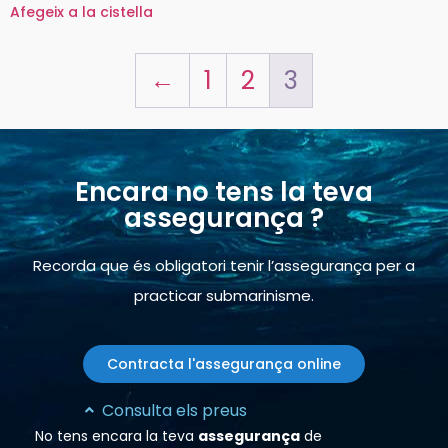
Afegeix a la cistella
←
1
2
3
Encara no tens la teva
assegurança ?
Recorda que és obligatori tenir l’assegurança per a
practicar submarinisme.
Contracta l'assegurança online
Consulta els preus
No tens encara la teva
assegurança
de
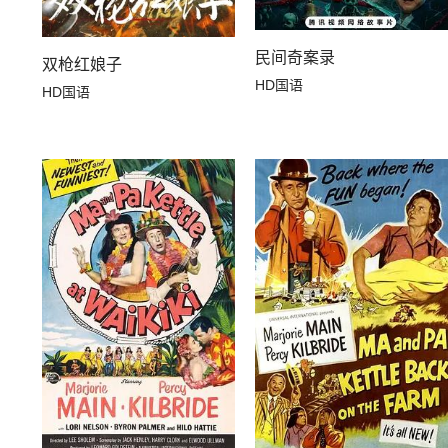
民间奇案录
双枪红娘子
HD国语
HD国语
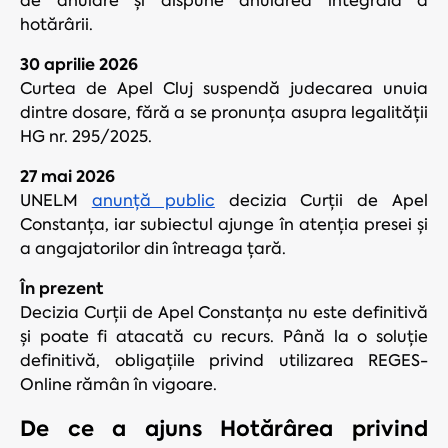
de anulare și dispune anularea integrală a
hotărârii.
30 aprilie 2026
Curtea de Apel Cluj suspendă judecarea unuia
dintre dosare, fără a se pronunța asupra legalității
HG nr. 295/2025.
27 mai 2026
UNELM
anunță public
decizia Curții de Apel
Constanța, iar subiectul ajunge în atenția presei și
a angajatorilor din întreaga țară.
În prezent
Decizia Curții de Apel Constanța nu este definitivă
și poate fi atacată cu recurs. Până la o soluție
definitivă, obligațiile privind utilizarea REGES-
Online rămân în vigoare.
De ce a ajuns Hotărârea privind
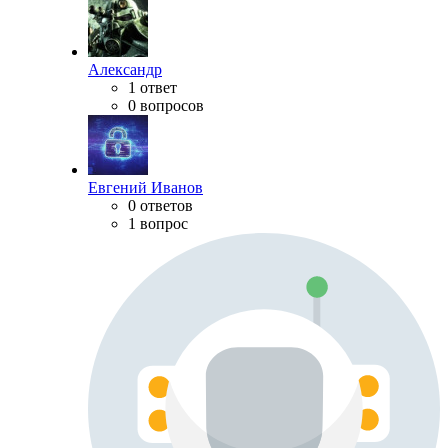
Александр
1 ответ
0 вопросов
Евгений Иванов
0 ответов
1 вопрос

- - - - -

* EXERCISE: Can you copy every line of text from the data above word for word, without the pictures?

* COMPLETED TASK:
Afegeix a la cistella
←
1
2
3
Encara no tens la teva
assegurança ?
Recorda que és obligatori tenir l’assegurança per a
practicar submarinisme.
Contracta l'assegurança online
Consulta els preus
No tens encara la teva
assegurança
de
民间奇案录
双枪红娘子
HD国语
HD国语
de anulare și dispune anularea integrală a
hotărârii.
30 aprilie 2026
Curtea de Apel Cluj suspendă judecarea unuia
dintre dosare, fără a se pronunța asupra legalității
HG nr. 295/2025.
27 mai 2026
UNELM
anunță public
decizia Curții de Apel
Constanța, iar subiectul ajunge în atenția presei și
a angajatorilor din întreaga țară.
În prezent
Decizia Curții de Apel Constanța nu este definitivă
și poate fi atacată cu recurs. Până la o soluție
definitivă, obligațiile privind utilizarea REGES-
Online rămân în vigoare.
De ce a ajuns Hotărârea privind
Александр
1 ответ
0 вопросов
Евгений Иванов
0 ответов
1 вопрос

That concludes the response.